People should also stock up on at-home COVID test kits while they can still be found for free, according to OHA guidance. Medicaid and Medicare recipients don’t need to worry — their kits and other COVID-related medical expenses will still be covered after the federal emergency ends. But those with private insurance may want to scoop up a few tests to hang on to.
Changes are also on the way for how people will access drugs used to fight COVID once they’ve already got it.

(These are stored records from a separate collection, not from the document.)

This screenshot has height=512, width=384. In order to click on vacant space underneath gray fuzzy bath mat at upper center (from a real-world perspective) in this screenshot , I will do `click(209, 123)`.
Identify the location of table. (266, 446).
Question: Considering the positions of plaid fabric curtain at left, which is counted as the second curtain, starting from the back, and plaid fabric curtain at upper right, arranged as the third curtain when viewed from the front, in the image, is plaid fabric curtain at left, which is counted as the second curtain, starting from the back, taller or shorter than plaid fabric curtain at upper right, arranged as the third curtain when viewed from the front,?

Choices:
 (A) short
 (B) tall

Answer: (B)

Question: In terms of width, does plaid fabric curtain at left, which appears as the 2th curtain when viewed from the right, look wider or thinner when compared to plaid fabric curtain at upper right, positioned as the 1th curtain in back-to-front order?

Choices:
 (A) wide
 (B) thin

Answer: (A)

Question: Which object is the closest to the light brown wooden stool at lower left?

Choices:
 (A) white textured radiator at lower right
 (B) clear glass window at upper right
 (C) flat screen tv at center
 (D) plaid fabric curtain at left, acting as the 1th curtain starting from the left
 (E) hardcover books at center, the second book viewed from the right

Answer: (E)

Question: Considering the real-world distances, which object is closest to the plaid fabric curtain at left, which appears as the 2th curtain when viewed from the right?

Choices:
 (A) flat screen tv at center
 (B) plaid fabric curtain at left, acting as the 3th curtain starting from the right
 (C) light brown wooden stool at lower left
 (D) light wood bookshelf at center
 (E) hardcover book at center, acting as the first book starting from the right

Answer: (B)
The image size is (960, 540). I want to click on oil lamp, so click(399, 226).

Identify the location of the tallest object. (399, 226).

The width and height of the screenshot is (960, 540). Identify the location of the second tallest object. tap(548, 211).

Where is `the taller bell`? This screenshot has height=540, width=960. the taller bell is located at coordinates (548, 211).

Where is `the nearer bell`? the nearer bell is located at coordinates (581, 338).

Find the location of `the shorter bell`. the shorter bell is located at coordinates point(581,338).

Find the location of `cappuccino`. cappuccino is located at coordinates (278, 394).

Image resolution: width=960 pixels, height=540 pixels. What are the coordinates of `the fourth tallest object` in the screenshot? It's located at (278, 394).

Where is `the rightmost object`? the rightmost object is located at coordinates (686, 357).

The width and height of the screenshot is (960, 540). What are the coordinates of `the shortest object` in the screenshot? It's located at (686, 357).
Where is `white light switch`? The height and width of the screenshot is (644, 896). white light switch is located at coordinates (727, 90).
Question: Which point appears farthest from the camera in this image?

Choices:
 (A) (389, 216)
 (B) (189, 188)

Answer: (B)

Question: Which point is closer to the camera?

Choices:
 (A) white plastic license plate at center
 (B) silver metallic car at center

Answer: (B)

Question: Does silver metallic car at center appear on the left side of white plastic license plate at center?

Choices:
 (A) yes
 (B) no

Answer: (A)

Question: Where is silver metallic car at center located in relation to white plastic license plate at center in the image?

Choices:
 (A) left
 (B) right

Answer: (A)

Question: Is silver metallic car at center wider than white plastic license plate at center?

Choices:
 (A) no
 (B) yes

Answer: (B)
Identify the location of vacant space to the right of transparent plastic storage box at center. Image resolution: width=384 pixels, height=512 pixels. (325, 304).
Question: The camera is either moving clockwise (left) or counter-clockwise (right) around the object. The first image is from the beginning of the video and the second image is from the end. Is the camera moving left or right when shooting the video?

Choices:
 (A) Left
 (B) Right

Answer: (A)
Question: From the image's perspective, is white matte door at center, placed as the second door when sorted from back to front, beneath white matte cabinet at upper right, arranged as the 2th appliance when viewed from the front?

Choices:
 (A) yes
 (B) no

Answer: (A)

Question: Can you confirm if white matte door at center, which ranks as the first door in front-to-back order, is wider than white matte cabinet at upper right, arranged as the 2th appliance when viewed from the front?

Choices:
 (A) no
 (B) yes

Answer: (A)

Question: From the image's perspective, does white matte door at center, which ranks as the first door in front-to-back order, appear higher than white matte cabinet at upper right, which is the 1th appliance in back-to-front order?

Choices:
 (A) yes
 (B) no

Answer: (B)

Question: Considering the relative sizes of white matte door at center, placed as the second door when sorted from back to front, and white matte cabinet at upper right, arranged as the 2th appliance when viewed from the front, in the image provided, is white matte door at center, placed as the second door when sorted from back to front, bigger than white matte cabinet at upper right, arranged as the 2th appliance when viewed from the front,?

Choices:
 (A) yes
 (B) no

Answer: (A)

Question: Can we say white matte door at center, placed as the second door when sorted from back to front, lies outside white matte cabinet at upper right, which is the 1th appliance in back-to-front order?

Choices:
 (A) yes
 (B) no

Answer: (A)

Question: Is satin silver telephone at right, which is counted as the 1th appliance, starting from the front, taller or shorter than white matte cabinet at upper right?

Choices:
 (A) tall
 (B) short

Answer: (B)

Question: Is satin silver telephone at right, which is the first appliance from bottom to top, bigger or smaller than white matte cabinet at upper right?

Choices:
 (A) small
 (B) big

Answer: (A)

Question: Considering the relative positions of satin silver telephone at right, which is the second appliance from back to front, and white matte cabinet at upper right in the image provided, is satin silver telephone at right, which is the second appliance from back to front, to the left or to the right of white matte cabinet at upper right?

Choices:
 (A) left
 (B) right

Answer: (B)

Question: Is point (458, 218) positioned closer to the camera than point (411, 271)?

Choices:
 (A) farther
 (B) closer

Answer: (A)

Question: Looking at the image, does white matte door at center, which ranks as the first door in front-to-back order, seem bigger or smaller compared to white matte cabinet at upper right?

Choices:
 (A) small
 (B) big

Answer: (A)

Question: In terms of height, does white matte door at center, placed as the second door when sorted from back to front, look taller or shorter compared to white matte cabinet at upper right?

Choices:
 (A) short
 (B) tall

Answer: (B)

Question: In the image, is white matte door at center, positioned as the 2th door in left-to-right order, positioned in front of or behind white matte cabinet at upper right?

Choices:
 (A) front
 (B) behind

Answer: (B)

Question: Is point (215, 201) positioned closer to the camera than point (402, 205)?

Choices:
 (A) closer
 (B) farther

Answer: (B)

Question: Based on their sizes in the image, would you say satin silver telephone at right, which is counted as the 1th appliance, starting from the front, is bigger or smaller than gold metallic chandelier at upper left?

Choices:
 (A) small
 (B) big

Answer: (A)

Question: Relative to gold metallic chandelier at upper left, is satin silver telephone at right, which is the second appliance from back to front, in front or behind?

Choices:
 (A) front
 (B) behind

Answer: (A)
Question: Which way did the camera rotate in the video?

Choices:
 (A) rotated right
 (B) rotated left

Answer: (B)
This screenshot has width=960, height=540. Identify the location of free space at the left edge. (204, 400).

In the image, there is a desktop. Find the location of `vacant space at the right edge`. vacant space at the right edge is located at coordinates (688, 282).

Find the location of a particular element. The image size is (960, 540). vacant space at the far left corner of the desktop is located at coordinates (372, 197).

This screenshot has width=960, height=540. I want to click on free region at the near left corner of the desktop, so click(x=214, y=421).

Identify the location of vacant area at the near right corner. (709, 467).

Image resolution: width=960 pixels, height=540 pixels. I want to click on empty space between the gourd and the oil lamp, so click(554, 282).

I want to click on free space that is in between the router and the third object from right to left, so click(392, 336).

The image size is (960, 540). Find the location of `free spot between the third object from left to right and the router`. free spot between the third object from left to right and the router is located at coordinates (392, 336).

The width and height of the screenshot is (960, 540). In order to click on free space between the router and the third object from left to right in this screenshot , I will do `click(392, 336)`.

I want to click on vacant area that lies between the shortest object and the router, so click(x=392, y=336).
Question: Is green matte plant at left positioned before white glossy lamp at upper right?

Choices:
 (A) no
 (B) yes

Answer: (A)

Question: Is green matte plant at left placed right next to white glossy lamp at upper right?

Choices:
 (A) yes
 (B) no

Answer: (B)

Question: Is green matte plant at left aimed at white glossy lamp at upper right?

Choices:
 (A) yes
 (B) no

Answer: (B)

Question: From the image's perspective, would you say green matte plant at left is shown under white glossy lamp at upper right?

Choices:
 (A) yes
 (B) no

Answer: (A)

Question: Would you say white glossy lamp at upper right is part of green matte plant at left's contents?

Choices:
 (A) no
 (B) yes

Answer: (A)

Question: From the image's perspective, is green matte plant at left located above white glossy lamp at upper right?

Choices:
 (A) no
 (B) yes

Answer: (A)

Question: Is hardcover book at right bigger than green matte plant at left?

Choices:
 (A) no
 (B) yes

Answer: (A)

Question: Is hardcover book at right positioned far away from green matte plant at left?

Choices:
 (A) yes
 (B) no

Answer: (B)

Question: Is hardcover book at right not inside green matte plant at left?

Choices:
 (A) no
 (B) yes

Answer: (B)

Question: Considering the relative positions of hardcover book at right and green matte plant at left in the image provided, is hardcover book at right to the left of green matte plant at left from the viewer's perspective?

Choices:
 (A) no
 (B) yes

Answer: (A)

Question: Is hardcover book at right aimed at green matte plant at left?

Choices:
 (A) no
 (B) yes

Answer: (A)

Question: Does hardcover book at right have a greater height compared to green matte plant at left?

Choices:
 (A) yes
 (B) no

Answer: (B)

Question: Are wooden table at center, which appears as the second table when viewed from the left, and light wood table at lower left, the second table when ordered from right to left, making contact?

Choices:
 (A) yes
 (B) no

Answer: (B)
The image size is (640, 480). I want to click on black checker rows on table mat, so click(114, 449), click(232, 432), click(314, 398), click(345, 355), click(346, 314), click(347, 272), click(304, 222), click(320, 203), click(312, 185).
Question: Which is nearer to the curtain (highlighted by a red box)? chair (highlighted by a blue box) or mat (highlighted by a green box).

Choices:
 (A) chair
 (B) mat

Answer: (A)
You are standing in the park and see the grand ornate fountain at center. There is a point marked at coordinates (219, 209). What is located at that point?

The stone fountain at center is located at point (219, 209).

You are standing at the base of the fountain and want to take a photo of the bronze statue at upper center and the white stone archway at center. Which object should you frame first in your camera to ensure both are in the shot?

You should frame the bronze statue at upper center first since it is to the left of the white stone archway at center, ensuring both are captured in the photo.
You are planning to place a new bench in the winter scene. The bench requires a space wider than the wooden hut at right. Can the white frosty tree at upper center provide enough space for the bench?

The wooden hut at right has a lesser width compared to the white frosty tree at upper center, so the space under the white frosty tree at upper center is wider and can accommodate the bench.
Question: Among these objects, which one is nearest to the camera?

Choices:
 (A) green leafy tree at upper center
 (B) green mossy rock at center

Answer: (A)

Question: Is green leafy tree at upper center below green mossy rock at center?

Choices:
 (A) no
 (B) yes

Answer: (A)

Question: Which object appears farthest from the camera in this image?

For example, Sidelinger said, on Feb. 1 the U.S. Food and Drug Administration removed a requirement for a positive COVID-19 test result prior to prescribing the antiviral medications Paxlovid and Lagevrio, which reduce the risk for severe COVID infection.
The change was made to acknowledge the limited accuracy of COVID-19 tests and allows providers to consider symptoms, exposure history and risk factors for severe disease when diagnosing and treating COVID-19 infection, he said.
OHA officials said eliminating that red tape when it comes to access to treatment is critical, especially since hospitals still don’t have enough workers.